Troubleshooting Best Practices: Monitoring the Production Database Without Killing Performance


Please watch Percona’s Principal Support Engineer Sveta Smirnova as she presents Troubleshooting Best Practices Monitoring and Don’t Kill Your Production.

During the MySQL Troubleshooting webinar series, I covered many monitoring and logging tools such as: 

- General, slow, audit, binary, error log files 
- Performance Schema 
- Information Schema 
- System variables 
- Linux utilities 
- InnoDB monitors 
- PMM 

However, I did not spend much time on the impact these instruments have on overall MySQL performance.
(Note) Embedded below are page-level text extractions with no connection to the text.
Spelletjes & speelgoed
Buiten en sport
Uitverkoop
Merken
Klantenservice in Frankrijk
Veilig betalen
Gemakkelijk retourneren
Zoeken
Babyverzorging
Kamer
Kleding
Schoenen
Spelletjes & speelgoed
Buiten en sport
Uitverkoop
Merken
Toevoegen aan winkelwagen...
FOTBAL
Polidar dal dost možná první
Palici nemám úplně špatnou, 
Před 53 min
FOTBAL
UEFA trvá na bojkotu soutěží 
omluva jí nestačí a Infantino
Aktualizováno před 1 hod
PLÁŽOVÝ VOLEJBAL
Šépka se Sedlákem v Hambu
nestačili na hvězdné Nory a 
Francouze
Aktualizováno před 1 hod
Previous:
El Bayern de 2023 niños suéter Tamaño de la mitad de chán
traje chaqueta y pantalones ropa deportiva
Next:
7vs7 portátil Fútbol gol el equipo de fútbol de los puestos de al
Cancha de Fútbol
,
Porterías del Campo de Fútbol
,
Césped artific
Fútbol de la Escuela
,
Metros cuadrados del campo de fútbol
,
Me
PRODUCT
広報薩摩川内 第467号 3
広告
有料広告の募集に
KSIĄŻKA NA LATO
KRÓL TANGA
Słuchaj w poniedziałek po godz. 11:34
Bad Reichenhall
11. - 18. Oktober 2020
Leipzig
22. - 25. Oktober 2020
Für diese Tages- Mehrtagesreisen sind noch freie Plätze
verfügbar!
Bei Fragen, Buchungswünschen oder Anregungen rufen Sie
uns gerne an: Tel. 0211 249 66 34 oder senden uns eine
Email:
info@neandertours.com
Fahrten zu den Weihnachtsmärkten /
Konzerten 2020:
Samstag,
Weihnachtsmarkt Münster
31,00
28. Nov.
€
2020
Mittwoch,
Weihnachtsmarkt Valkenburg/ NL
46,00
And they do have an impact. 

And this is the conflict many people face. MySQL Server users try exploring these monitoring instruments, see that they slow down their installations, and turn them off. This is unfortunate. If the instrument that can help you resolve a problem is OFF, you won’t have good and necessary information to help understand when, how and why the issue occurred. In the best case, you’ll re-enable instrumentation and wait for the next disaster occurrence. In the worst case, you try various fix options without any real knowledge if they solve the problem or not. 

This is why it is important to understand what impact monitoring tools have on your database, and how to minimize it. 

In this webinar, I cover why certain monitoring tools affect performance, and how to minimize the impact without turning the instrument off. You will learn how to monitor safely and effectively.